GDPR provides individuals with increased rights and control over how their data is used. GDPR includes the following rights for individuals:

• The right to be informed
• The right of access
• The right to rectification
• The right to be forgotten
• The right to restrict processing
• The right to data portability
• The right to object
• The right not to be subject to automated decision-making, including profiling

In addition, businesses wishing to record personal data will need to ensure that at least one of the following six conditions be met to legally record the data:

• Individuals involved in the call have given consent to be recorded
• Recording is necessary for the fulfillment of a contract
• Recording is necessary for fulfilling a legal requirement
• Recording is necessary to protect the interests of one or more participants
• Recording is in the public interest, or necessary for the exercise of official authority
• Recording is in the legitimate interests of the recorder, unless those interests are overridden by the interests of the participants in the call

How does this affect businesses?

Any business that processes personal data will need to ensure they have policies and processes in place to meet the rights of the individual’s data they hold.
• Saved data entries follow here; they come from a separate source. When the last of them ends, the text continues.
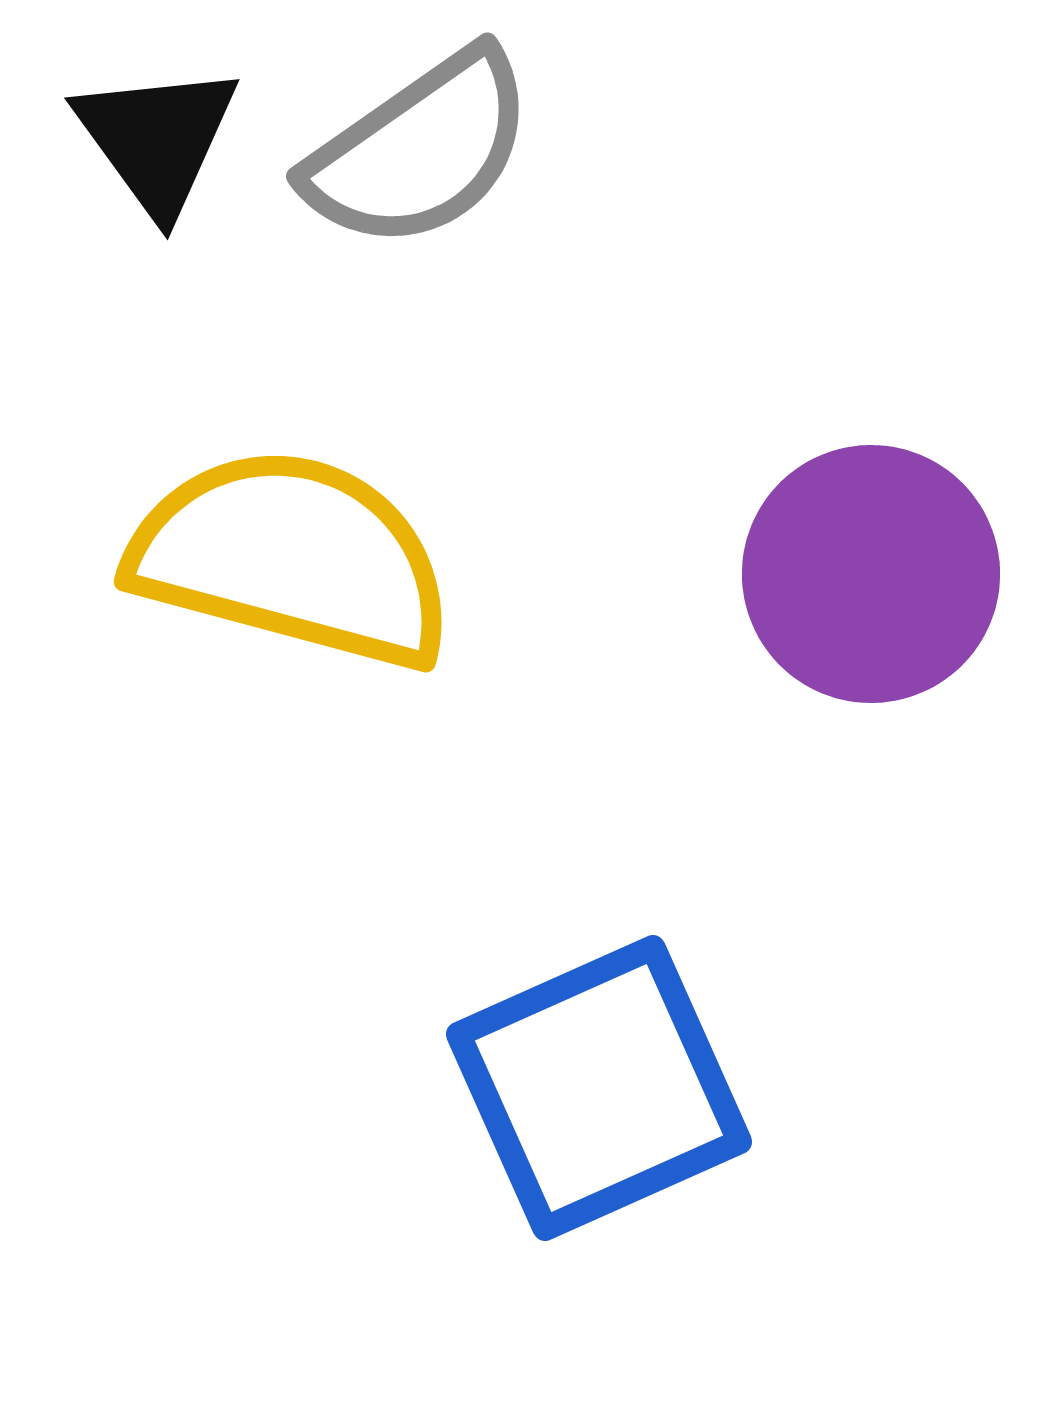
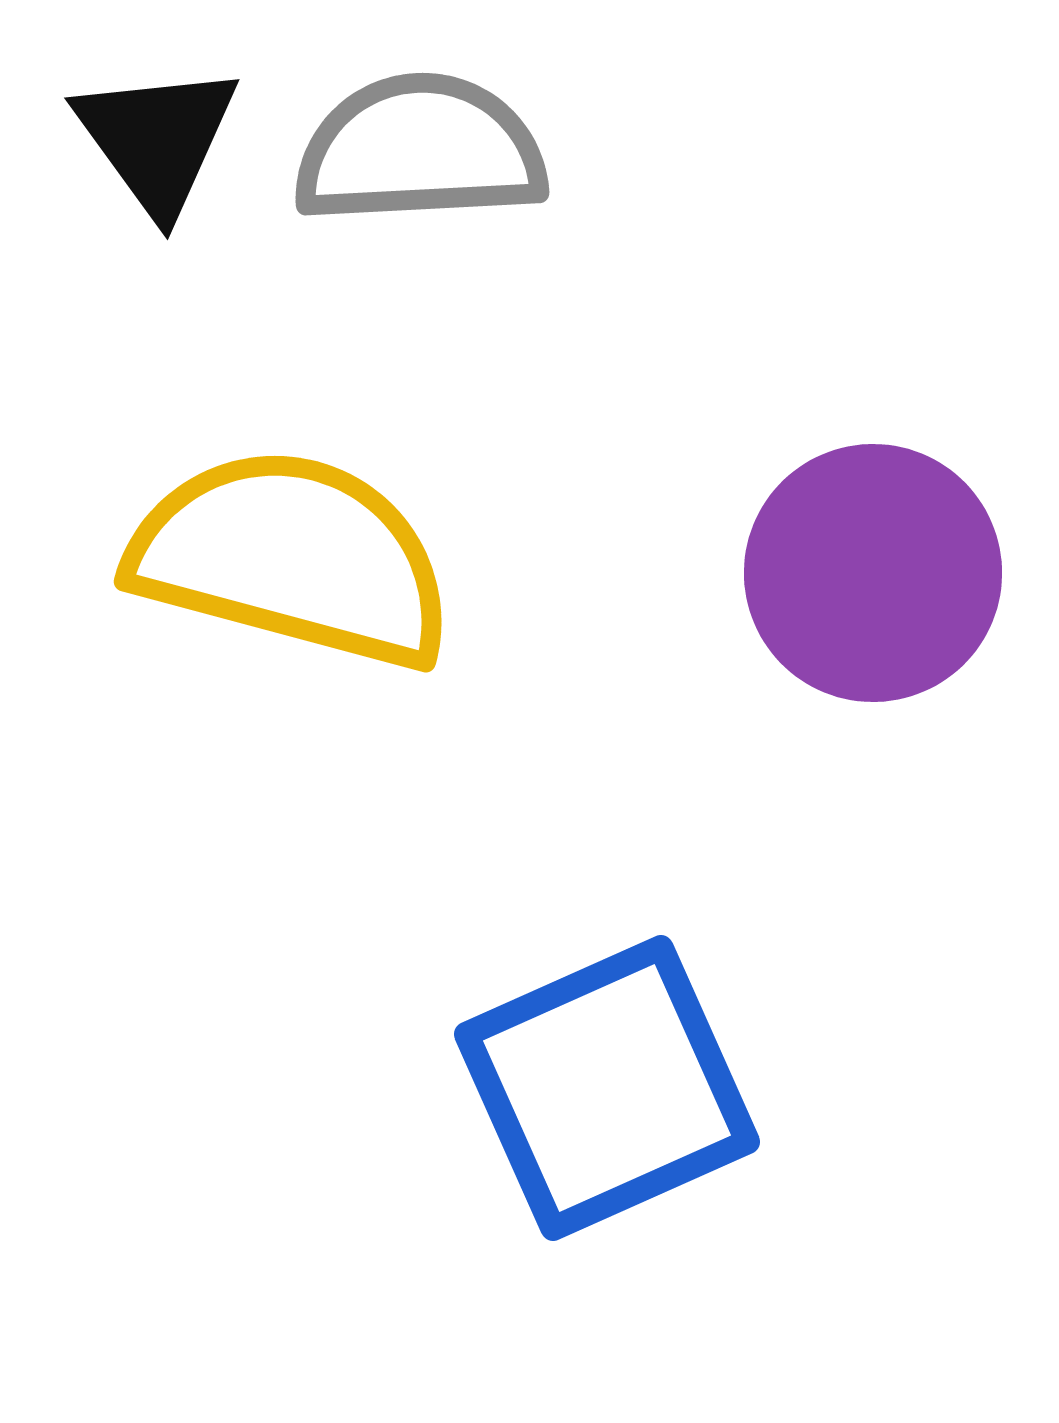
gray semicircle: rotated 148 degrees counterclockwise
purple circle: moved 2 px right, 1 px up
blue square: moved 8 px right
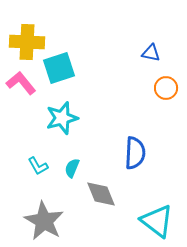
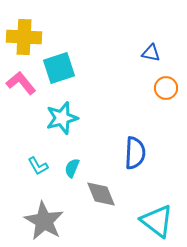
yellow cross: moved 3 px left, 5 px up
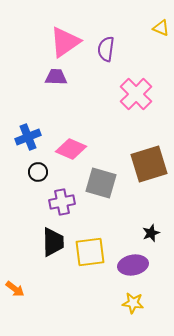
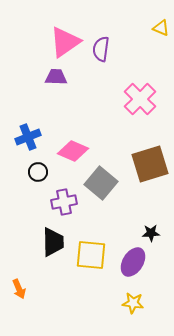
purple semicircle: moved 5 px left
pink cross: moved 4 px right, 5 px down
pink diamond: moved 2 px right, 2 px down
brown square: moved 1 px right
gray square: rotated 24 degrees clockwise
purple cross: moved 2 px right
black star: rotated 18 degrees clockwise
yellow square: moved 1 px right, 3 px down; rotated 12 degrees clockwise
purple ellipse: moved 3 px up; rotated 48 degrees counterclockwise
orange arrow: moved 4 px right; rotated 30 degrees clockwise
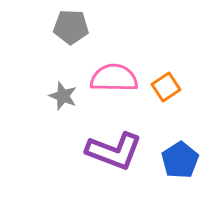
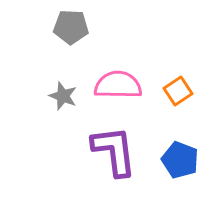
pink semicircle: moved 4 px right, 7 px down
orange square: moved 12 px right, 4 px down
purple L-shape: rotated 118 degrees counterclockwise
blue pentagon: rotated 18 degrees counterclockwise
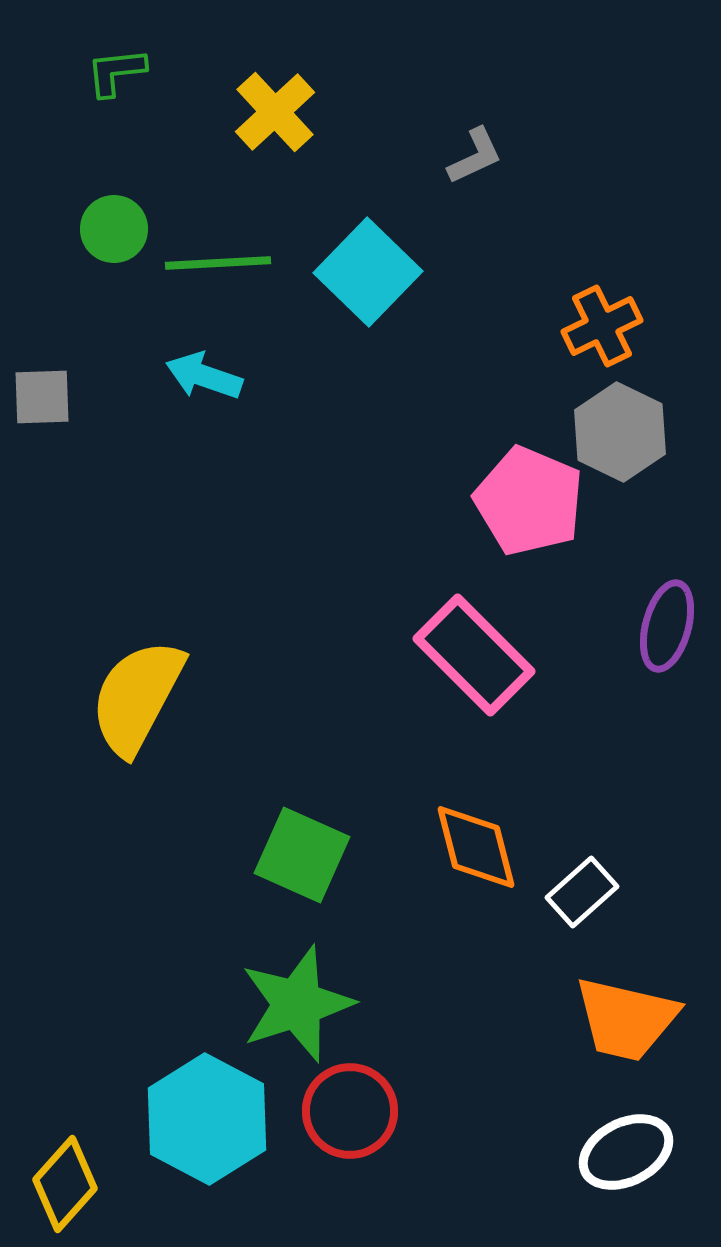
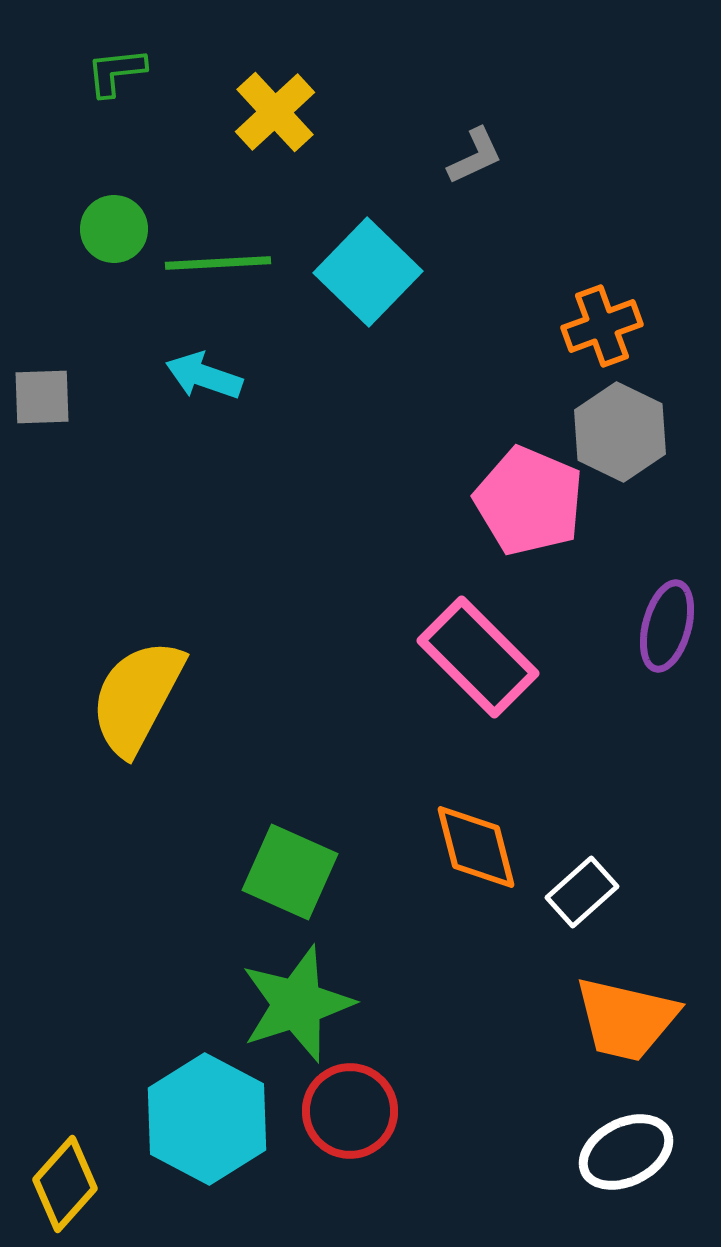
orange cross: rotated 6 degrees clockwise
pink rectangle: moved 4 px right, 2 px down
green square: moved 12 px left, 17 px down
In addition, they need to ensure they have a legal right to store the data, they are not storing data on minors, and that they have processes in place to report data breaches.

How does GDPR affect the Xarios Call Recorder?

Any business that records telephone calls will need to ensure that they have a legal right or requirement to do so. Where call recording is not explicitly required by regulations (such as MIFID II), consent will usually be required.

Any personal data stored in the call recording system will need to be documented as part of the business’ GDPR policies, with specific references on how data can be identified and modified/removed if required.

How consent for call recording is sought, recorded and managed is of vital importance. The ICO has published a detailed guidance on consent under GDPR:

https://ico.org.uk/media/about-the-ico/consultations/2013551/draft-gdpr-consent-guidance-for-consultation-201703.pdf

If existing forms of consent held by businesses do not meet the new requirements, they must be refreshed so that they meet the new GDPR requirements.

In addition to the recordings themselves, the call recorder can store personal data on both employees and customers/clients.

Employee User Data

The call recorder will store limited personal data for users/employees. User accounts configured on the system will have an email address for the employee but no other specific information about the user. The call recorder does store audit information about what users of the system have done; when they logged in, settings changed, recordings played etc.

In addition to usage data, any call recordings involving employees may contain personal data if discussed.

Customer Data

It is possible for the call recorder to store the personal data of a company's customers in 3 locations:

• Contact Directory Data - Imported into the system
• Call Data - Logs of calls to/from the customer including their phone number and possibly their name if there is a contact match. This could also include custom notes added or data tagged to a call using the API
• Call Recordings - Any information about the customer recorded on a call

It is important to understand what information is being collected by the call logging/recording system to ensure that any customer requests can be responded to.

How to use the call recorder to help meet GDPR requirements?

The following sections outline how GDPR affects how the call recorder and how various features within the system can be used to help companies comply with GDPR requirements.

Document what is stored and ensure it contains no sensitive data

The previous section listed what types of personal data may be stored in the system. It is important to add to your existing GDPR documentation the data that is being stored in the call recorder. If any of the features listed are going to be used as part of the call recorder implementation (Contact Directories, Call Notes, Call Tagging), the type of data stored must be documented.

The call data fields and contact data fields are not designed to store sensitive personal information. Ensure that any data imported into a contact directory or added in a note or tag field against a call is not classed as sensitive and does not relate to a Minor.

Consent / Provide callers with option to opt out of recordings

It is important to ensure that your have consent to record customer calls and that they have opted in. If required Xarios can provide solutions to allow callers to opt in at the beginning of a telephone call. Contact you Xarios Sales Representative for more information.

Secure/Audit Access to the System

It is important to ensure that only the relevant users have access to the system and that they only have the minimum permissions that they require. In addition, ensure that the server the solution is installed on is appropriately secured and that no unauthorized users can gain direct access.

Tag recordings with Customer ID for Transparency

To ensure that customer records can quickly and easily be identified, the Communication Gateway API can be used to tag calls with a customer ID or other method of identification which offers improved searching over caller ID/telephone number searching.

Tools Available to Modify/Remove Data

Tagged data fields against call records and contact data can be updated or removed from the system. To remove call recordings themselves, the 'Recording Deletion' license must be applied to access the Recording Deletion features.

End-User Training

Ensure that all users of the system are trained on data protection and are informed that their own calls are being recorded (if applicable). Provide users with a non-recorded extension that they have access to so that they can make personal calls that are not recorded.

Update Internal Documents on where data is stored

When installing the system, ensure that your GDPR policy documentation is updated to make reference to any personal data that is being stored within the call recorder.